→ **Tasks for this exercise**
**A)** From the gene module study passage, repeat everything from "Module 2 highly" down to "division (Fig. 6C).".
**B)** Translate this sentence from the gene module study passage into Spanish: "The density of module 16 was the lowest one, 0.04366225."
**C)** Write the next part of the gene module study passage, picking up right after its last sentence.

→ **Provided passage**
====================
Community discovery algorithm evaluation results.
| Methods | Modularity | Number of modules |
| Multilevel | 0.7931583 | 30 |
| Eigenvector | 0.7755908 | 25 |
| Label propagation | 0.7777419 | 51 |
| Infomap | 0.06998093 | 614 |
| Edge betweenness | 0.7814576 | 38 |
| Random walk (37 steps) | 0.7821056 | 34 |
We chose the mutilevel algorithm partition results with the highest modularity for subsequent analysis. After removing modules with <25 genes, a total of 11 modules were selected. Density is an evaluation standard used to measure the density of interconnected edges between nodes in a network.[26] The density of these 11 modules was shown in Table 2. The density of module 16 was the lowest one, 0.04366225. It was noticed that the density of these modules was greater than the gene coexpression network (0.02114583). This proved that the mutilevel algorithm partition results were reliable.
Table 2.
Network partition assessment results.
| Module | Network density |
| Module 2 | 0.094261294 |
| Module 5 | 0.115512773 |
| Module 6 | 0.304375804 |
| Module 8 | 0.283870968 |
| Module 10 | 0.385598142 |
| Module 11 | 0.320684693 |
| Module 12 | 0.236585366 |
| Module 13 | 0.314878532 |
| Module 14 | 1.344632768 |
| Module 15 | 0.402649431 |
| Module 16 | 0.04366225 |
3.5. Correlation analysis between gene modules and clinical data
In this study, we constructed a correlation matrix between MEs and clinical characteristics including stage, event, sex, age, M, N, T, and built a module-clinical characteristics correlation heatmap (Fig. 5) (Table S4, Supplemental Digital Content).
Figure 5.
Correlation heatmap of gene modules and clinical characteristics.
The results showed: characteristic event was highly associated with module 11; characteristic stage was related to modules 11 and 8; characteristic age was highly associated with modules 16, 10, 2, and 13; characteristic M was highly combined with 16 and 2; characteristic N was highly correlated with module 11 and 12; characteristic T was highly related to module 11.
3.6. GO enrichment analysis of gene modules
Based on above analysis, it could be observed that module 2, 10, 11, and 16 were significantly related to clinical characteristics. We had like to check out the biological functions of these 4 modules. GO enrichment analysis was performed to each one of them, as shown in Fig. 5.
Module 2 highly associated with characteristic age (r = 0.16810) and M (r = 0.14654) was identified included in cell growth or tissue differentiation, and body's self-regulation (Fig. 6A). Module 10 highly related to characteristic age (r = 0.24057) was identified related to the production of cytokines (Fig. 6B). Module 16 highly associated with characteristic age (r = 0.22778) and M (r = 0.16357) was identified correlated with cell proliferation and division (Fig. 6C).
Figure 6.
GO enrichment analysis of key modules. A, GO enrichment analysis of module 2. B, GO enrichment analysis of module 10. C, GO enrichment analysis of module 16. D, GO enrichment analysis of module 11.
====================
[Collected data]
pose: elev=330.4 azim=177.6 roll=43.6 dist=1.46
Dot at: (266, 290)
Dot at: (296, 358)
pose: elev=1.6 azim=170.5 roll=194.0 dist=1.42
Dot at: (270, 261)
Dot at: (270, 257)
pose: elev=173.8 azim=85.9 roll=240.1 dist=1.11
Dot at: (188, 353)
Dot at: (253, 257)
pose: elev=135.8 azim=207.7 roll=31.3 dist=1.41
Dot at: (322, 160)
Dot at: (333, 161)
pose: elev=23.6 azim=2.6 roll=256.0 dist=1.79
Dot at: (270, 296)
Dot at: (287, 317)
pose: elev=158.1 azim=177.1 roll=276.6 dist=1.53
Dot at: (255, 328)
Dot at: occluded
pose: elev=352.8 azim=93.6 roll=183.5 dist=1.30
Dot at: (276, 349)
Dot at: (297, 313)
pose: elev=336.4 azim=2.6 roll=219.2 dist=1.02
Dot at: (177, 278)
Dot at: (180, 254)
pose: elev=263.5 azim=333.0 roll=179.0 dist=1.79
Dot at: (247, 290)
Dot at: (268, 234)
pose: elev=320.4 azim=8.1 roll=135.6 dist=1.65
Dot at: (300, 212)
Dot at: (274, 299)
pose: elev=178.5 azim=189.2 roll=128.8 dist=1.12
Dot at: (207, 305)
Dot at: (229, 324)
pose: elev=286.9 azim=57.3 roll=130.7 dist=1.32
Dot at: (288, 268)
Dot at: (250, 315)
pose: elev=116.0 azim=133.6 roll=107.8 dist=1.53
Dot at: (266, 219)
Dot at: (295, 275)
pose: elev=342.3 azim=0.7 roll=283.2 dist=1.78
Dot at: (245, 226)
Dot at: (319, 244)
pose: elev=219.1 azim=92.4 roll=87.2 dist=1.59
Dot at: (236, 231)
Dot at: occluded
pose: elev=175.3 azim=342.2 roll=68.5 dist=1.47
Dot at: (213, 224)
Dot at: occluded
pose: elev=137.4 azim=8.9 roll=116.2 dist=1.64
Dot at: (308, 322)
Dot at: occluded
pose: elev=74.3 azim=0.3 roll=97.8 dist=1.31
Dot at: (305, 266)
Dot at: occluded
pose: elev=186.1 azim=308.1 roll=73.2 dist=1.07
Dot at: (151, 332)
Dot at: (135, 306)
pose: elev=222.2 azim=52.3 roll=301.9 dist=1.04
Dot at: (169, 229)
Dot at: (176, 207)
====================
→ **Answers provided**
**A)**
Module 2 highly associated with characteristic age (r = 0.16810) and M (r = 0.14654) was identified included in cell growth or tissue differentiation, and body's self-regulation (Fig. 6A). Module 10 highly related to characteristic age (r = 0.24057) was identified related to the production of cytokines (Fig. 6B). Module 16 highly associated with characteristic age (r = 0.22778) and M (r = 0.16357) was identified correlated with cell proliferation and division (Fig. 6C).

**B)** La densidad del módulo 16 fue la más baja, 0,04366225.

**C)**
Module 11 was shown highly associated with more clinical characteristics, including event (r = 0.17727), stage (r = 0.19694), N (r = 0.20755), and T (r = 0.28338). GO enrichment analysis showed that genes in module 11 were mainly involved in 2 types of biological processes: cell development and differentiation, the blood vessels and the nervous system development. These 2 types of biological processes usually worked together to regulate tumor microenvironment (Fig. 6D)[27,28] (Table S5, Supplemental Digital Content).
3.7. Gene significance analysis of module 11
Since we found that module 11 was highly associated with characteristic event, stage, N and T. Genes in module 11 were mainly involved in tumor microenvironment regulation. To study key genes in the development of READ, we performed a follow-up analysis to this module.
To assess the relationship between genes with high module attribution and external clinical features in module 11, we chose MM and GS as the evaluation indicators, and filtered results with appropriate thresholds (MM value > 0.8 and [GS value > 0.15 | GS value < –0.15]) to obtain clinical characteristic genes. Five genes found associated with characteristic event the most were SYNC, DNAJB5, DPYSL3, C14orf132, and FBLN5. Five genes associated with characteristic stage the most were FBLN5, SYT11, CYBRD1, CYS1, and LTBP1. Five genes associated with characteristic N the most were SYT11, CYBRD1, ZNF532, GGT5, and DPYSL3. And 5 genes including DPYSL3, DNAJB5, ACTA2, SYT11, and FXYD6 were found highly related to characteristic T (Table S6, Supplemental Digital Content).
3.8. HUB genes of module 11 mining by pagerank algorithm
First of all, we chose a suitable threshold to construct a PPI network of module 11 by accessing STRING database. And a PPI network composed of a 60 genes subnet and 7 subnets with <6 genes was constructed (Fig. 7). Then, we performed PageRank algorithm to dig out the biggest subnet, and detected 10 HUB genes, including MMP2, C3, MMP14, ELN, VCAM1, ACTA2, COL18A1, TIMP2, SDC2, and LAMC1, ranking by PageRank scores from high to low (Table S7, Supplemental Digital Content).
Figure 7.
PPI Network of module 11. PPI = protein–protein interaction.
3.9. Survival analysis and verification of key genes
We performed survival analysis to HUB genes and characteristic genes associated with OS rate of tumor patients. It was found that MMP14 (up-regulated, P value = 4.5610–26), SDC2 (down-regulated, P value = 1.9810–5), LAMC1 (up-regulated, P value = 2.0210–52), ELN (up-regulated, P value = 1.1910–17), ACTA2 (up-regulated, P value = 2.5710–26), ZNF532 (up-regulated, P value = 2.5710–8), and CYBRD1 (up-regulated, P value = 1.3410–22) were highly related to survival time of READ patients.
The expression levels of these key genes were negatively related to OS (Fig. 8).
Figure 8.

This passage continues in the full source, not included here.